I fell asleep last night listening to a podcast on my Android and sometime in the night had a dream about my Aunt answering the phone with noone on the other end of the line. I checked my phone log this morning and found either my stomach or my autonomous telephone actually had called her in the night. My log also shows that I called a hotel in Barcelona a couple days ago. Not sure how that works.
Seeing those calls in my call log made me recall a conversation we had with an expat in the Santiago bus station shortly after arriving. He assuredly informed us that the NSA is monitoring communications from US citizens in Chile, implying that they can control our equipment due to the malware they install on our devices. I can see now that he is right, though why the NSA would want to disturb my Aunt in the night is beyond me.
Yesterday worked like clockwork for us. We got up early, walked to a nearby hotel that serves breakfast on the 14th floor so we could watch the first rays of the Sun illuminate the Andes. We got to see the first rays, then the clouds moved in to the east and then it was in shadows again.
The sights during bus ride through the Andes were spectacular. From our upstairs seats we caught many great views, however I was a bit envious to the folks who had the front row seats since they had the full effect seeing the oncoming panorama. The formations of the peaks and valleys spoke of the incredible violence of the Earth’s formation.
Here are a few shots through the bus window, some of which are marred by reflections from inside the bus.
It took quite a while to clear customs at the border. Everyone had to get off the bus, go through passport control, have our baggage and persons scanned for contraband while the police scoured the inside, undercarriage and engine compartment. The biggest delay was due to there being many buses going through customs before us.
Santiago could be a poster city for the effects of population growth. From the time we got off the bus it was clear that we were walking where others were planning to walk and if we stopped we were clearly in someone’s way. I’ve been in crowded cities, of course, particularly Mexico City, where too many people are packed into too small spaces. I thought it would get better after we got out of the bus terminal and subway, but it did not abate that much.
Our apartment is in Barrio Lastarria, a very cosmopolitan neighborhood with lots of pubs, cafes, restaurants and sidewalk merchants.
We look forward to seeing the city, but also anticipate a couple day trips to Valparaiso and Vina del Mar. We’ll not do those trips on the weekend.
After close to a month in Argentina we are a bit shocked by prices in Chile. Things cost slightly less than in the US, but significantly more than Argentina. Food is very expensive in the stores, which is somewhat surprising given its availability. Perhaps I have a skewed perspective since we are in a big city.
Sidewalk vendors line the sidewalks of this neighborhood, perhaps amplifying the crowded conditions. I watched one young woman lighting what looked suspiciously like a hash pipe, and checking on the legality of marijuana in Chile, found that Chile has the highest per capita marijuana usage in Latin America. Perhaps that explains the number of people walking into me better than the population density.

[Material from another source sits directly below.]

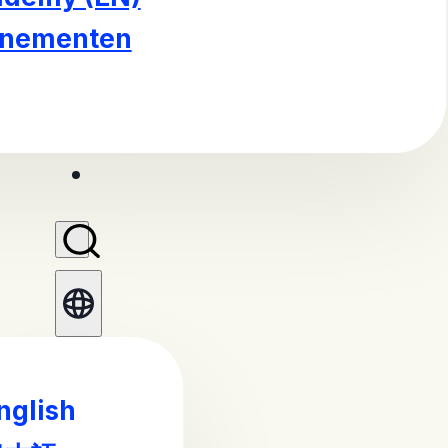
enementen
nglish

How much produce does Chile send to the US? Some fruit, for sure, but I would imagine more than just grapes, since their growing season is during our winter season.
I wonder if gringos competing for their produce is why Chilean food is more expensive?
This is a good question. Argentina sends a lot of produce to the north as well and food costs are not significantly inflated. I think Chile has a stronger economy. Perhaps it is related to the relative affluence vis a vis its neighbors.
Charlie, I want to Thank you and Paula for sharing your trip with us. The pics. are beautiful. Have fun and be safe on your adventures.